── EXERCISE DATA ──

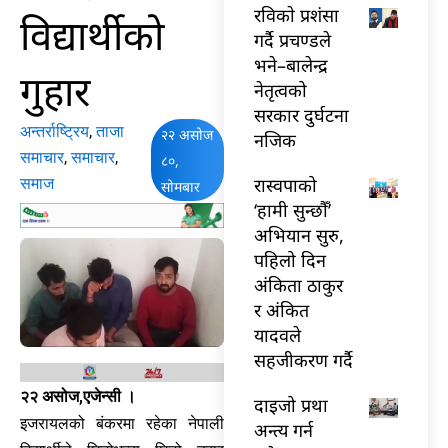
रविकाे प्रशंसा
विद्यार्थीको
गर्दै प्रचण्डले
भने–बालेन्द्र
गुहार
नेतृत्वको
सरकार दुर्घटना
अन्तर्राष्ट्रिय
,
ताजा
२२ असोज
नजिक
समाचार
,
समाचार
,
८०,
रास्वपाको
समाज
सोमबार
‘हामी सुन्छौँ’
अभियान सुरु,
पहिलो दिन
अंकिता ठाकुर
र अंकित
यादवले
सहजीकरण गर्दै
२२ असोज,एजेन्सी ।
दाइजो प्रथा
इजरायलको बंकरमा रहेका नेपाली
अन्त्य गर्न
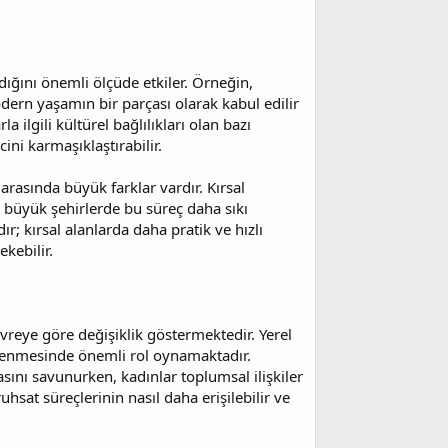
andığını önemli ölçüde etkiler. Örneğin,
ern yaşamın bir parçası olarak kabul edilir
 ilgili kültürel bağlılıkları olan bazı
ini karmaşıklaştırabilir.
arasında büyük farklar vardır. Kırsal
 büyük şehirlerde bu süreç daha sıkı
ır; kırsal alanlarda daha pratik ve hızlı
kebilir.
evreye göre değişiklik göstermektedir. Yerel
illenmesinde önemli rol oynamaktadır.
sını savunurken, kadınlar toplumsal ilişkiler
ruhsat süreçlerinin nasıl daha erişilebilir ve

───

== DIRECTIVE ==
Only the lines from the one containing "illenmesinde önemli rol oynamaktadır." through the last line above belong in your answer. Retype them exactly.

== TASK SOLUTION ==
illenmesinde önemli rol oynamaktadır.
sını savunurken, kadınlar toplumsal ilişkiler
ruhsat süreçlerinin nasıl daha erişilebilir ve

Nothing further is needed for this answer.